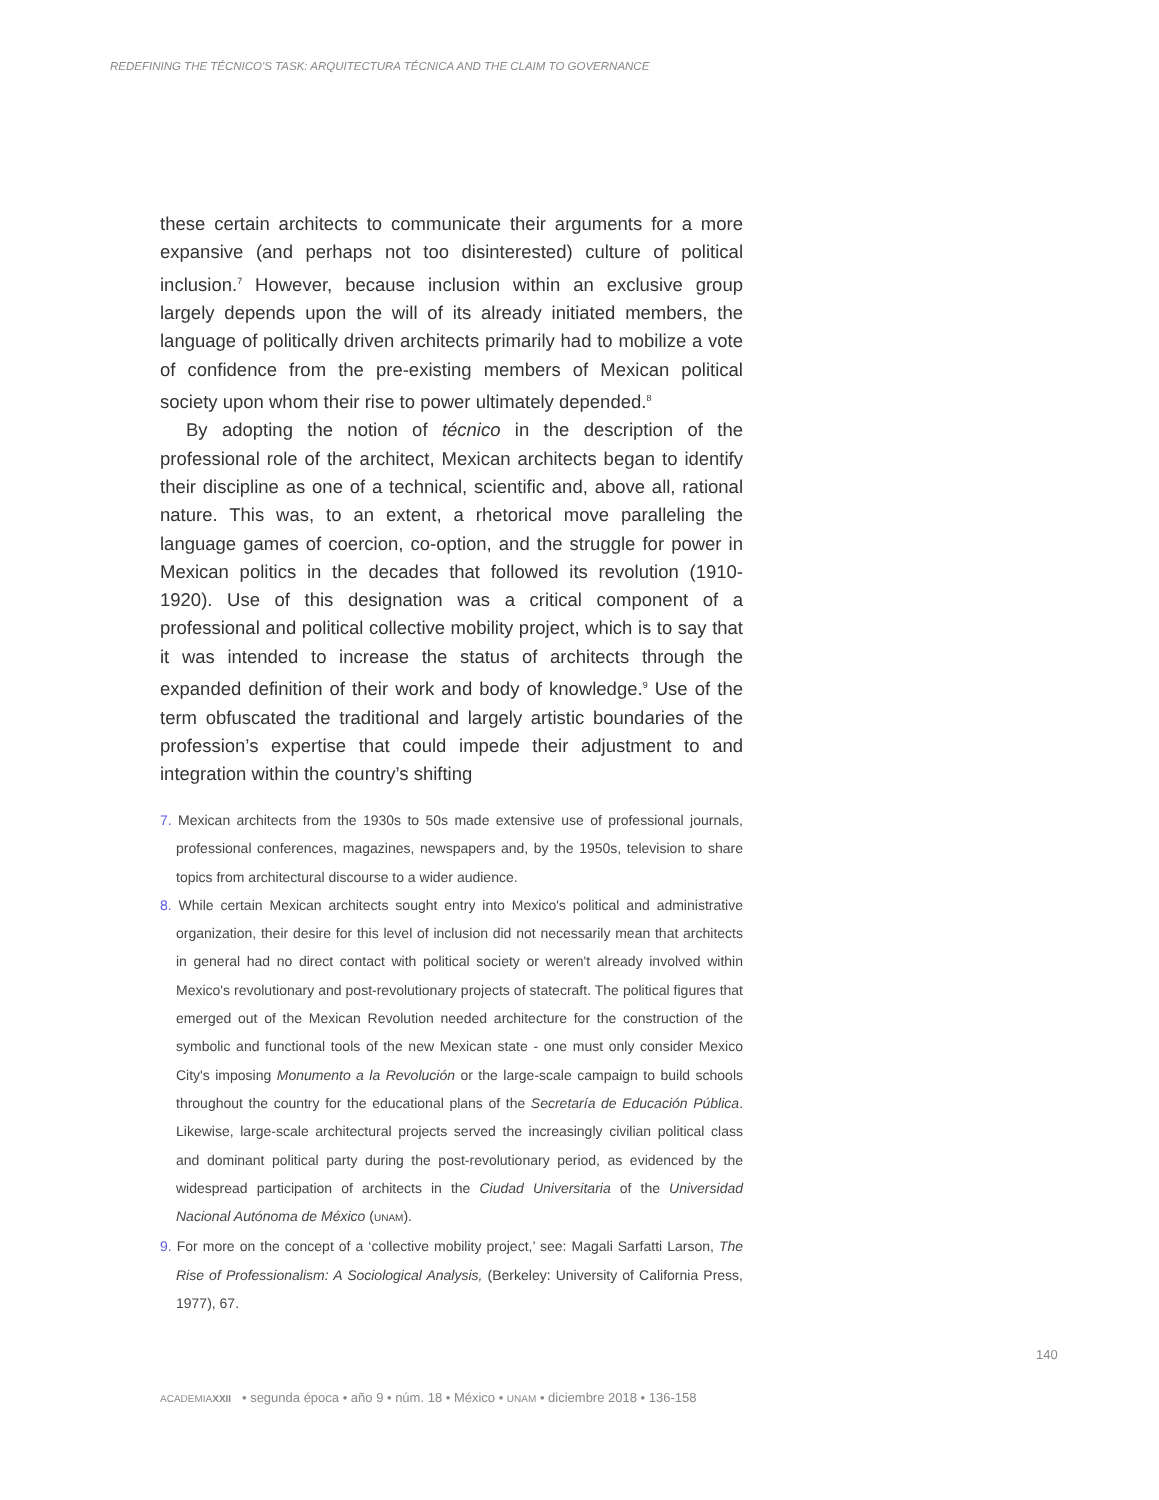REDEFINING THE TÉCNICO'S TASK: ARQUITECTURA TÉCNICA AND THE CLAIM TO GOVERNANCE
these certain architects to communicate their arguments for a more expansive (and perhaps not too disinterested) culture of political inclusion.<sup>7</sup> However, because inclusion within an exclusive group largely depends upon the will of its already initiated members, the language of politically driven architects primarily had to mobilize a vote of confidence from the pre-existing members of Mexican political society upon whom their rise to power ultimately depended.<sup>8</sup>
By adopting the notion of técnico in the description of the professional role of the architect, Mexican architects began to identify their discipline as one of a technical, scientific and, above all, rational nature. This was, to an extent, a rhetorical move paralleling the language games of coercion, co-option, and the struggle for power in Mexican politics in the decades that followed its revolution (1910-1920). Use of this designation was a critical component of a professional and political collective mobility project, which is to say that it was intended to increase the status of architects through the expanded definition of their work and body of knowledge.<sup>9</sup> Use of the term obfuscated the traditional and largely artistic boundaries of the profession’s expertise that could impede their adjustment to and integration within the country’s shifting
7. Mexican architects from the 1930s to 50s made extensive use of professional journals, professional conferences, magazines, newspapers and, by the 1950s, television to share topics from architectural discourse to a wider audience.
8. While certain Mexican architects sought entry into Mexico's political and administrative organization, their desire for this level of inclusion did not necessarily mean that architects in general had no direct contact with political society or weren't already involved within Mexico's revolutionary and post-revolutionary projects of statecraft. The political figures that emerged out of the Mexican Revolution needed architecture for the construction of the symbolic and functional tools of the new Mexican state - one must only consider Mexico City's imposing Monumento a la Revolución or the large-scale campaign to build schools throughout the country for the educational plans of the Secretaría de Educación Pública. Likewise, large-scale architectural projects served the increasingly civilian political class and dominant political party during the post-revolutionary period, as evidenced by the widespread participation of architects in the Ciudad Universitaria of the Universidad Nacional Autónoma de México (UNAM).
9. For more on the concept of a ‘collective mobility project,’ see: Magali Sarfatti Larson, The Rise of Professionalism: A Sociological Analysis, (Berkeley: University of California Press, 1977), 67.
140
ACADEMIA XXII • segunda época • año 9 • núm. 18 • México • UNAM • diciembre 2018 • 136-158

Directions for this task:
Leave out the pictures and output everything else in the records exactly.

Answer box:
REDEFINING THE TÉCNICO'S TASK: ARQUITECTURA TÉCNICA AND THE CLAIM TO GOVERNANCE
these certain architects to communicate their arguments for a more expansive (and perhaps not too disinterested) culture of political inclusion.<sup>7</sup> However, because inclusion within an exclusive group largely depends upon the will of its already initiated members, the language of politically driven architects primarily had to mobilize a vote of confidence from the pre-existing members of Mexican political society upon whom their rise to power ultimately depended.<sup>8</sup>
By adopting the notion of técnico in the description of the professional role of the architect, Mexican architects began to identify their discipline as one of a technical, scientific and, above all, rational nature. This was, to an extent, a rhetorical move paralleling the language games of coercion, co-option, and the struggle for power in Mexican politics in the decades that followed its revolution (1910-1920). Use of this designation was a critical component of a professional and political collective mobility project, which is to say that it was intended to increase the status of architects through the expanded definition of their work and body of knowledge.<sup>9</sup> Use of the term obfuscated the traditional and largely artistic boundaries of the profession’s expertise that could impede their adjustment to and integration within the country’s shifting
7. Mexican architects from the 1930s to 50s made extensive use of professional journals, professional conferences, magazines, newspapers and, by the 1950s, television to share topics from architectural discourse to a wider audience.
8. While certain Mexican architects sought entry into Mexico's political and administrative organization, their desire for this level of inclusion did not necessarily mean that architects in general had no direct contact with political society or weren't already involved within Mexico's revolutionary and post-revolutionary projects of statecraft. The political figures that emerged out of the Mexican Revolution needed architecture for the construction of the symbolic and functional tools of the new Mexican state - one must only consider Mexico City's imposing Monumento a la Revolución or the large-scale campaign to build schools throughout the country for the educational plans of the Secretaría de Educación Pública. Likewise, large-scale architectural projects served the increasingly civilian political class and dominant political party during the post-revolutionary period, as evidenced by the widespread participation of architects in the Ciudad Universitaria of the Universidad Nacional Autónoma de México (UNAM).
9. For more on the concept of a ‘collective mobility project,’ see: Magali Sarfatti Larson, The Rise of Professionalism: A Sociological Analysis, (Berkeley: University of California Press, 1977), 67.
140
ACADEMIA XXII • segunda época • año 9 • núm. 18 • México • UNAM • diciembre 2018 • 136-158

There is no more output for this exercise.